Diriwayatkan oleh Muslim dari
Tamim ad Daariy.
Rasulullah SAW bersabda,”Agama adalah nasehat.”.
Para sahabat bertanya,”Bagi siapa wahai Rasulullah?”.
Rasulullah SAW menjawab,”Bagi Allah, Rasul-Nya, Kitab-Nya, para
pemimpin kaum muslimin serta orang-orang awam dari mereka.”
Ini adalah ujian bagi rakyat...
“Dunia adalah ladang akhirat. Agama
tidak akan sempurna kecuali dengan dunia. Kekuasaan dan agama adalah kembaran.
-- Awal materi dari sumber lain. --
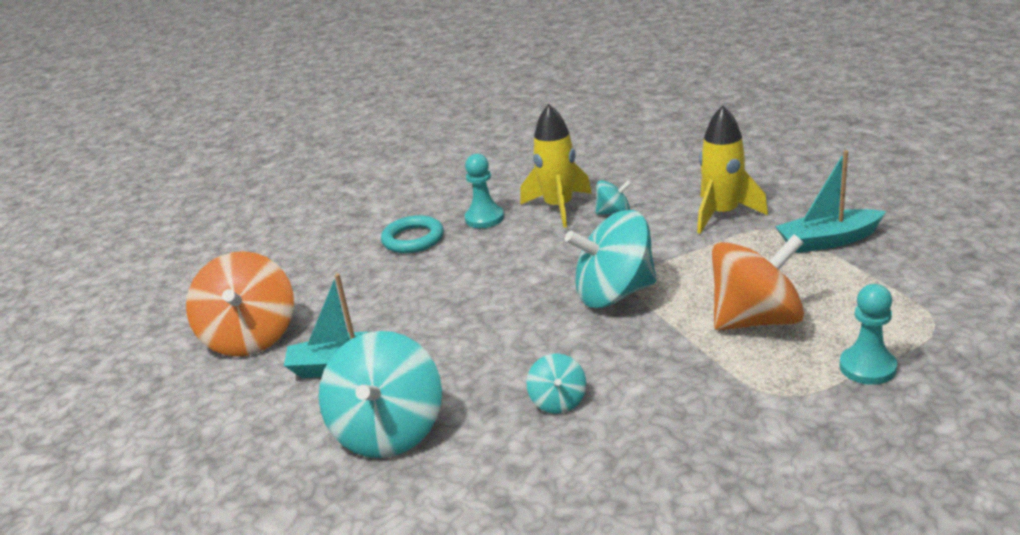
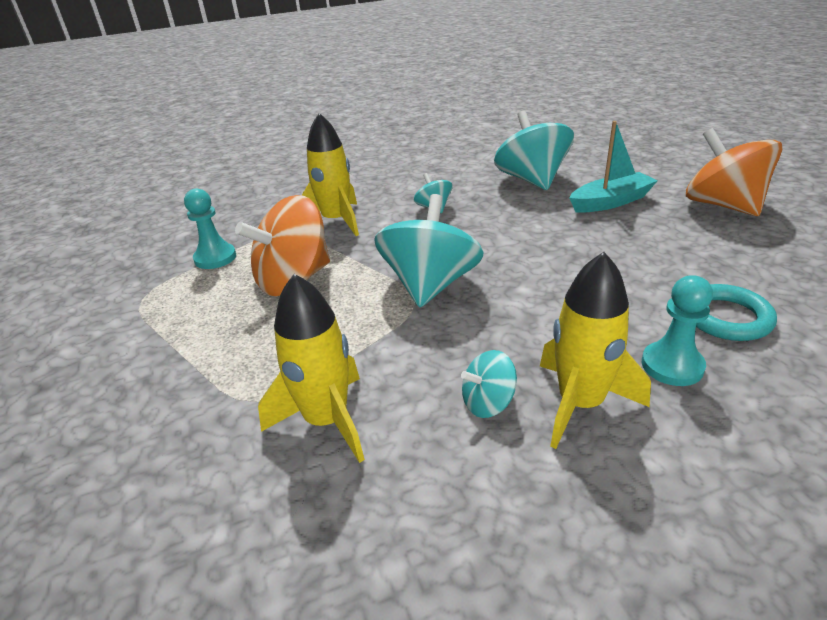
camera: 160 degrees right, 5 degrees up
turquoise spinning top [565,210,657,308] -> turquoise spinning top turned 45 degrees counterclockwise [374,194,483,307]
turquoise boat [775,150,886,253] -> none
none -> yellow rocket [302,113,359,236]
Agama adalah tiang, penguasa adalah penjaga. Bangunan tanpa tiang akan rubuh
dan apa yang tidak dijaga akan hilang. Keteraturan dan kedisipilnan tidak akan
terwujud kecuali dengan penguasa.”
(Imam al-Ghazali dalam Ihya ‘Ulumuddin)
Saatnya kita pukul telak kaum sekuleris yang
berkedok ngajak main aman...
Siapapun
wajib berpartisipasi. Tak perlu ikutan aksi kalau memang tak sanggup. Seperti
saya ini, mahasiswa di Kota Pelajar. Apalagi pada tanggal yang sudah
disebutkan, nanti saya ada kebagian jadwal untuk Ujian Tengah Semester dari
salah satu mata kuliah. Bagi saya, ini nggak kalah pentingnya karena menyangkut
masa depan. Jadi jelas saya nggak bakal ikut aksi untuk kali ini. Apalagi jarak
Jakarta dan Yogyakarta yang cukup jauh. Mungkin lain kali bisa. Namun, bukan
berarti saya diam, saya berusaha berpartisipasi dengan dengan cara selain turun
aksi. Seperti salah satunya dengan tulisan ini. Kita semua pun juga bisa
membuat tulisan-tulisan yang serupa. Sekedar mengingatkan di media sosial
mengenai aksi 4 November, sudah sangat membantu. Sekedar berdo’a pun, terutama
untuk keselamatan saudara-saudara kita yang akan turun ke jalan, sudah cukup
membantu. Semua orang punya perannya masing-masing, boss.
Tanggal
4 November nanti, kelak akan menjadi ujian bagi rakyat. Kita akan melihat
apakah rakyat telah menggenapkan segala kekuatannya untuk berpartisipasi? Atau
masih maukah rakyat ditindas? Masih maukah mereka bersikap tak acuh? Atau bagi
sebagian orang, masih maukah menganggap Islam dengan politik tak punya kaitan
satu sama lain? Hanya Ia Yang Maha Tahu.